- **Problem details**: Leave out every line before the one that contains "thumb ip: (386, 211)". Please restate that line and the rest of the data word for word, through the end.

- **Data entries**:
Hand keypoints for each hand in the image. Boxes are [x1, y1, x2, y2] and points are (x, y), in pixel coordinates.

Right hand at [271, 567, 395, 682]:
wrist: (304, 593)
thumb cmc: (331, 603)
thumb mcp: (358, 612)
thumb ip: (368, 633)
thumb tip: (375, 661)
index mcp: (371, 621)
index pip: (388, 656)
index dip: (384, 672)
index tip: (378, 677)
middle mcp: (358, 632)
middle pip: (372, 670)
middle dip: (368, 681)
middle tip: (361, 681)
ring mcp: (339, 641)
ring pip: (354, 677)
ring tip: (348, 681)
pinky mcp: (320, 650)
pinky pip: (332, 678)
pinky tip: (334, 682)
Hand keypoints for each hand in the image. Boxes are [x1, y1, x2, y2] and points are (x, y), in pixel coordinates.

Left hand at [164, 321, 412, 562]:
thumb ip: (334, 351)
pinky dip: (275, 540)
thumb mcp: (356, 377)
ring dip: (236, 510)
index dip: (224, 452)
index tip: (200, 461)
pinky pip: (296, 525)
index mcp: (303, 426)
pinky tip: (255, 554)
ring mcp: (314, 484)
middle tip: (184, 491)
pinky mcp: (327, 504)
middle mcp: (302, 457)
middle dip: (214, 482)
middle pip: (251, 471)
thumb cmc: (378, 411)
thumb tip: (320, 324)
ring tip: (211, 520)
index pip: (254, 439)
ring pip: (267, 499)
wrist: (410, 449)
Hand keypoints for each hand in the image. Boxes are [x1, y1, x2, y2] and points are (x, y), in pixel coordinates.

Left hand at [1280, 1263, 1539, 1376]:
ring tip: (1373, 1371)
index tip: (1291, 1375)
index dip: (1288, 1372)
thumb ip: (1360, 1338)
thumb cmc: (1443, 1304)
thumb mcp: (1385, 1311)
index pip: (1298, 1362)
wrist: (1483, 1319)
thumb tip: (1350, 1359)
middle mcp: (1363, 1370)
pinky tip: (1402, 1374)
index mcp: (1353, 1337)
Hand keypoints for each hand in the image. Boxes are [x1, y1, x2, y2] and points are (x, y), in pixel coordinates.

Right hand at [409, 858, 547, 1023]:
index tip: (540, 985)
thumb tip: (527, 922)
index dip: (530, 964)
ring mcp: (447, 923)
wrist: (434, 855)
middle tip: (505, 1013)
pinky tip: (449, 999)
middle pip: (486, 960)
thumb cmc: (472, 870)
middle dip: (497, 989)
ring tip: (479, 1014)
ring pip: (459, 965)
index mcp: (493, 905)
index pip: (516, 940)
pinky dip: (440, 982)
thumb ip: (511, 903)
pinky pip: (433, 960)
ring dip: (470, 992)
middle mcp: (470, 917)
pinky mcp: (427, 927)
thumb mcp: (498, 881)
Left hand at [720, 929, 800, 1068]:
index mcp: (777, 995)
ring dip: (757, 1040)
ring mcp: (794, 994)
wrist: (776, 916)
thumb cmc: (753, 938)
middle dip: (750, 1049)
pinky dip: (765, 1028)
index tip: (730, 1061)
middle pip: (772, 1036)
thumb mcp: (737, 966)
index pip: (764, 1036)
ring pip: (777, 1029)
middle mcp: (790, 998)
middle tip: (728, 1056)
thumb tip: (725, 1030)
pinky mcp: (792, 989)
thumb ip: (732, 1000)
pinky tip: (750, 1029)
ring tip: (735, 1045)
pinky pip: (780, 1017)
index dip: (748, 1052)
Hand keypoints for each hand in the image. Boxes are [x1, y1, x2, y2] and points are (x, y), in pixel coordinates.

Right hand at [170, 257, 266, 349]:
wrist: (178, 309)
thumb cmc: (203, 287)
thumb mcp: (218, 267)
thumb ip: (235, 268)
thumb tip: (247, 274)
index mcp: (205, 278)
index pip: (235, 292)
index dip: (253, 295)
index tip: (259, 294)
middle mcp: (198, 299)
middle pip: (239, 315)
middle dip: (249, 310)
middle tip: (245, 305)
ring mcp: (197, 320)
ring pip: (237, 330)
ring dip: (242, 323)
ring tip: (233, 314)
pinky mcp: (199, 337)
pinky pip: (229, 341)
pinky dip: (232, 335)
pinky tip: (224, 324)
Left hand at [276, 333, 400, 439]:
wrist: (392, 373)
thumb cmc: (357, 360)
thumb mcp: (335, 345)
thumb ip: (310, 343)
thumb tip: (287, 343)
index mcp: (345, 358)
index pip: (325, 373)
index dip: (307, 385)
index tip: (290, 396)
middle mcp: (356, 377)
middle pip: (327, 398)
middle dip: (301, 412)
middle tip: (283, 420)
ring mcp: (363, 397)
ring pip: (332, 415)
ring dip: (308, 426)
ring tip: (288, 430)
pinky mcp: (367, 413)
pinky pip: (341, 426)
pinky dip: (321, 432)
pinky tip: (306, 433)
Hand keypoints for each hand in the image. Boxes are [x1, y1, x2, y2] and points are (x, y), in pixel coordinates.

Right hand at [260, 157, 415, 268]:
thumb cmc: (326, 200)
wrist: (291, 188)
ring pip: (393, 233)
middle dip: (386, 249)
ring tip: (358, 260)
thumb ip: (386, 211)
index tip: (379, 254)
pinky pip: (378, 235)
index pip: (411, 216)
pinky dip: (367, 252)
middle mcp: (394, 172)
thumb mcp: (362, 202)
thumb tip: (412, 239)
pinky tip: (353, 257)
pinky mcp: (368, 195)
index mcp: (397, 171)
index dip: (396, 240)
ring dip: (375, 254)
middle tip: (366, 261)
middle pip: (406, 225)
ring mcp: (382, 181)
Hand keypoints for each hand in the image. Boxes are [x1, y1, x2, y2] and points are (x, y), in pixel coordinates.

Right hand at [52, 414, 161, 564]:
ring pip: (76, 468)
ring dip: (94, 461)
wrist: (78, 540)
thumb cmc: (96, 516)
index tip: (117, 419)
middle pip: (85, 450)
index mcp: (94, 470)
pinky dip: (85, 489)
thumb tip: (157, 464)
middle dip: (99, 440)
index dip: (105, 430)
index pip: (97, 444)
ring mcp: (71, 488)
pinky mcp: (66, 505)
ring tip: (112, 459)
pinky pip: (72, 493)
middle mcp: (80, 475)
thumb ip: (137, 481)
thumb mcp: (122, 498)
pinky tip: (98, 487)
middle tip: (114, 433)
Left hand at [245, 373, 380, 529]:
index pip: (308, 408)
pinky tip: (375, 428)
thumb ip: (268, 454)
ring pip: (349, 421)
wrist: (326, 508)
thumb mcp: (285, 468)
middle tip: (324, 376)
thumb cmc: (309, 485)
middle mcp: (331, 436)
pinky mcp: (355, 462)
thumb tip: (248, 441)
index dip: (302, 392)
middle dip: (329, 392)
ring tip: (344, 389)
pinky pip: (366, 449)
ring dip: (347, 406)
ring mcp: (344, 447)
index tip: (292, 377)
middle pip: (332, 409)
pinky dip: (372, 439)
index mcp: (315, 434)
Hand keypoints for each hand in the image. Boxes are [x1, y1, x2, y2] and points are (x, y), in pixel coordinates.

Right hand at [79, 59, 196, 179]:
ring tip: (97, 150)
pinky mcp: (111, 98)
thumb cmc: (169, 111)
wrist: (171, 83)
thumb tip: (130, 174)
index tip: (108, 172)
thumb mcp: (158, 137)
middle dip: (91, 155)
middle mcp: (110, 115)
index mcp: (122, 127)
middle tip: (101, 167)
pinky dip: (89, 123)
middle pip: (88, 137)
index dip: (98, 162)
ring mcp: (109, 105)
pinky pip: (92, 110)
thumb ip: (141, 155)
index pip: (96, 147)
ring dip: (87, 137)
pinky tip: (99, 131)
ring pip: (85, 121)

- **Response box**:
thumb ip: (386, 211)
index tip: (379, 254)
pinky pip: (378, 235)
index pip: (411, 216)
pinky dip: (367, 252)
middle mcp: (394, 172)
thumb mcp: (362, 202)
thumb tip: (412, 239)
pinky tip: (353, 257)
pinky mcp: (368, 195)
index mcp: (397, 171)
index dip: (396, 240)
ring dip: (375, 254)
middle tip: (366, 261)
middle pip: (406, 225)
ring mcp: (382, 181)
Hand keypoints for each hand in the image. Boxes are [x1, y1, x2, y2] and points are (x, y), in pixel coordinates.

Right hand at [52, 414, 161, 564]:
ring pip: (76, 468)
ring dip: (94, 461)
wrist: (78, 540)
thumb cmc: (96, 516)
index tip: (117, 419)
middle pip: (85, 450)
index mcp: (94, 470)
pinky dip: (85, 489)
thumb tip: (157, 464)
middle dip: (99, 440)
index dip: (105, 430)
index pip: (97, 444)
ring mcp: (71, 488)
pinky mcp: (66, 505)
ring tip: (112, 459)
pinky pip: (72, 493)
middle mcp: (80, 475)
thumb ip: (137, 481)
thumb mcp: (122, 498)
pinky tip: (98, 487)
middle tip: (114, 433)
Left hand at [245, 373, 380, 529]:
index pip: (308, 408)
pinky tip: (375, 428)
thumb ip: (268, 454)
ring pip: (349, 421)
wrist: (326, 508)
thumb mcp: (285, 468)
middle tip: (324, 376)
thumb cmc: (309, 485)
middle mcp: (331, 436)
pinky mcp: (355, 462)
thumb tip: (248, 441)
index dip: (302, 392)
middle dip: (329, 392)
ring tip: (344, 389)
pinky pip: (366, 449)
ring dip: (347, 406)
ring mcp: (344, 447)
index tip: (292, 377)
middle pip: (332, 409)
pinky dip: (372, 439)
index mcp: (315, 434)
Hand keypoints for each hand in the image. Boxes are [x1, y1, x2, y2] and points are (x, y), in pixel coordinates.

Right hand at [79, 59, 196, 179]:
ring tip: (97, 150)
pinky mcp: (111, 98)
thumb cmc: (169, 111)
wrist: (171, 83)
thumb tip: (130, 174)
index tip: (108, 172)
thumb mcp: (158, 137)
middle dip: (91, 155)
middle mcp: (110, 115)
index mcp: (122, 127)
middle tip: (101, 167)
pinky dip: (89, 123)
middle pip: (88, 137)
index dip: (98, 162)
ring mcp: (109, 105)
pinky pip: (92, 110)
thumb ip: (141, 155)
index pip: (96, 147)
ring dip: (87, 137)
pinky tip: (99, 131)
ring pip: (85, 121)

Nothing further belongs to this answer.